| Hmmm.... > As the above samples show, our model is capable of generating samples from a variety of prompts that feel close to human quality and show coherence over a page or more of text. OK, let's look at the sample that's displaying by default: > System Prompt (human-written): Legolas and Gimli advanced on the orcs, raising their weapons with a harrowing war cry. > Model Completion (machine-written, first try): > “You are in good hands, dwarf,” said Gimli, who had been among the first to charge at the orcs; it took only two words before their opponents were reduced to a blood-soaked quagmire, and the dwarf took his first kill of the night. The battle lasted for hours until two of the largest Orcs attempted to overwhelm Aragorn. When they finally stopped, they lay defeated and lifeless for miles and miles. > [Aragorn says something] > “I’ll never forget it!” cried Gimli, who had been in the thick of the battle but hadn’t taken part in it. This is not "close to human quality". It's terrible. Gimli kills an orc in battle... without taking part in the battle. It takes two words before the opponents (as opposed to, say, the battlefield) are reduced to a "blood-soaked quagmire", but the battle lasts for hours after that. After which two orcs lay defeated and lifeless for miles and miles. This isn't even coherent from one sentence to the next. And paragraph three directly contradicts paragraph one. And Gimli calls Legolas a dwarf! |
> As the above samples show, our model is capable of generating samples from a variety of prompts that feel close to human quality and show coherence over a page or more of text. Nevertheless, we have observed various failure modes, such as repetitive text, world modeling failures (e.g. the model sometimes writes about fires happening under water), and unnatural topic switching. Exploring these types of weaknesses of language models is an active area of research in the natural language processing community.

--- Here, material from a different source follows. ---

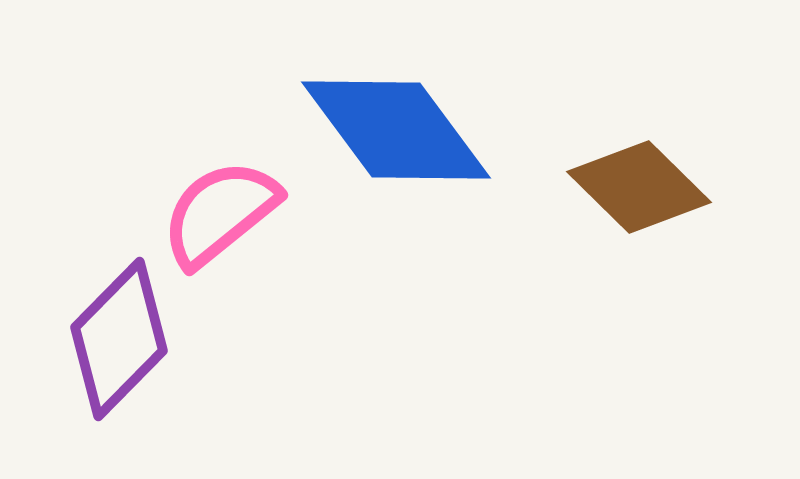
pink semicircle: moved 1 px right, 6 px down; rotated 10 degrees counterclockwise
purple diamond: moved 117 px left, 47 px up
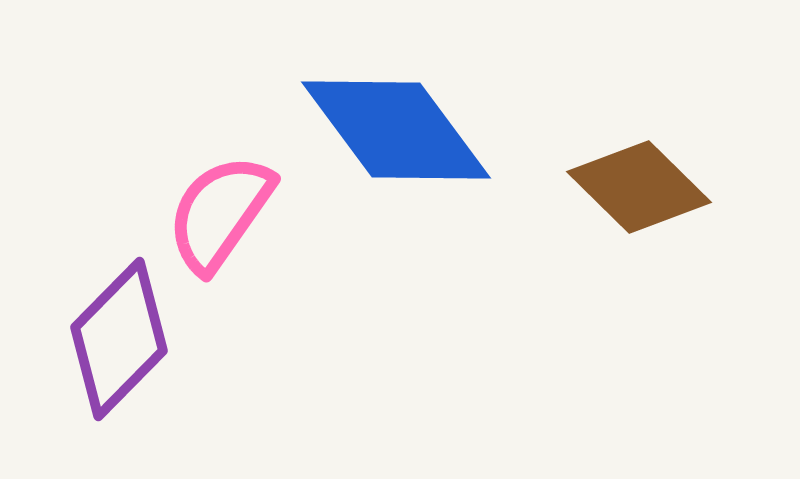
pink semicircle: rotated 16 degrees counterclockwise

The authors go on to discuss more limitations (for example, the dataset doesn’t contain much outside of LOtR and some celebrities). I imagine that what the authors call “coherence” is weaker than what you are referring to (the AI is not necessarily telling a story, but it stays on the same topic / characters).
I still think that the result is incredibly impressive and powerful. You could start with this as a sort of English “noise”, and then run the result through a parser. This would allow you to add some “hard coded” world modeling or constraints. Ex: Maybe you could mix in sentiment analysis and reject some sentences to roughly control the narrative.